→ **PROMPT**
The copy you give must match the records exactly, except that it holds no images.

→ **MATERIAL SHOWN**
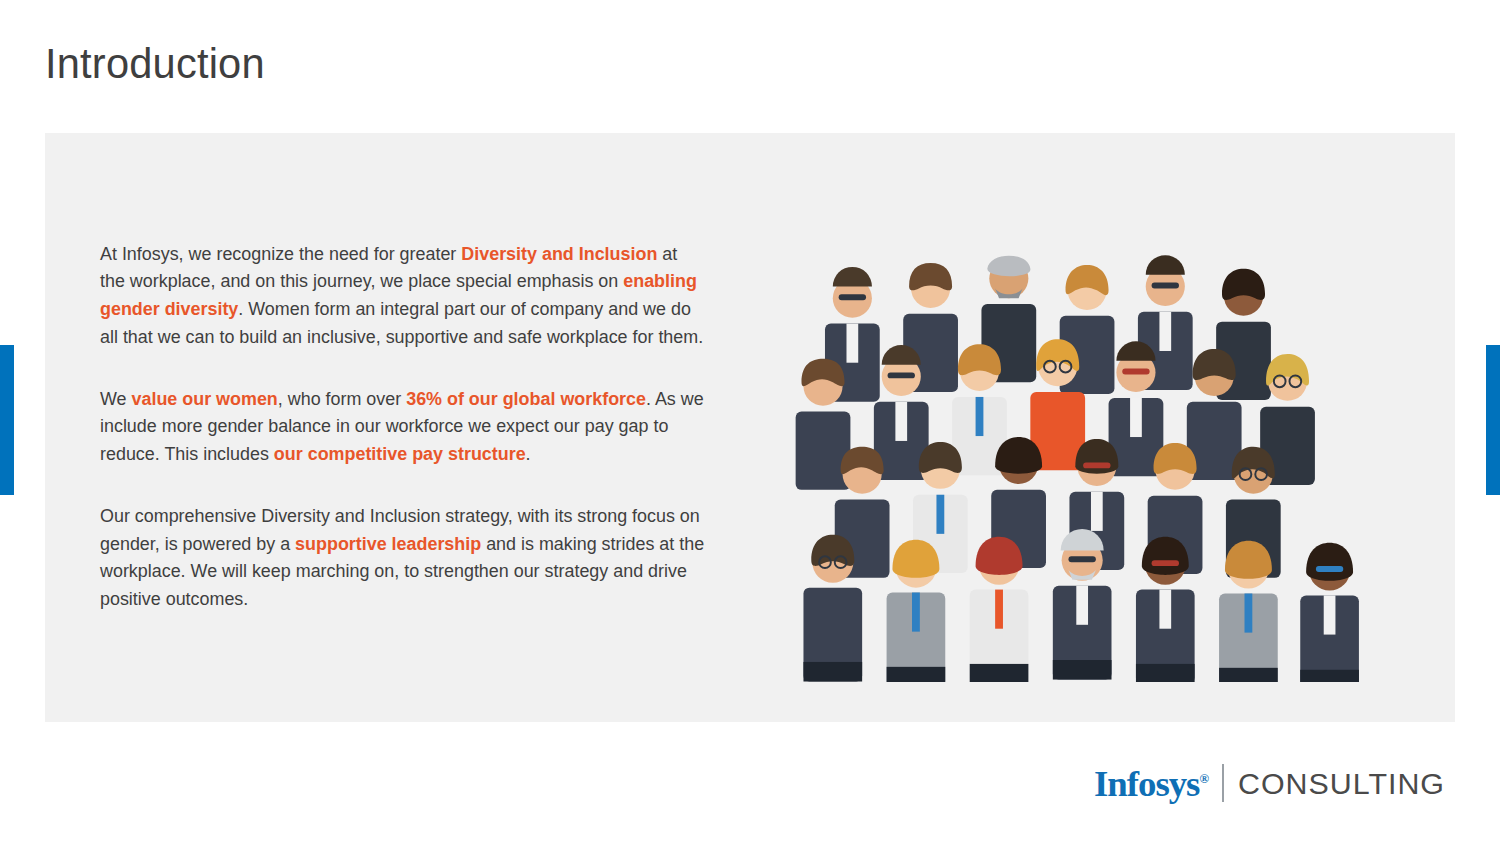Introduction
At Infosys, we recognize the need for greater Diversity and Inclusion at the workplace, and on this journey, we place special emphasis on enabling gender diversity. Women form an integral part our of company and we do all that we can to build an inclusive, supportive and safe workplace for them.
We value our women, who form over 36% of our global workforce. As we include more gender balance in our workforce we expect our pay gap to reduce. This includes our competitive pay structure.
Our comprehensive Diversity and Inclusion strategy, with its strong focus on gender, is powered by a supportive leadership and is making strides at the workplace. We will keep marching on, to strengthen our strategy and drive positive outcomes.
Infosys® CONSULTING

→ **EXERCISE RESULT**
Introduction
At Infosys, we recognize the need for greater Diversity and Inclusion at the workplace, and on this journey, we place special emphasis on enabling gender diversity. Women form an integral part our of company and we do all that we can to build an inclusive, supportive and safe workplace for them.
We value our women, who form over 36% of our global workforce. As we include more gender balance in our workforce we expect our pay gap to reduce. This includes our competitive pay structure.
Our comprehensive Diversity and Inclusion strategy, with its strong focus on gender, is powered by a supportive leadership and is making strides at the workplace. We will keep marching on, to strengthen our strategy and drive positive outcomes.
Infosys® CONSULTING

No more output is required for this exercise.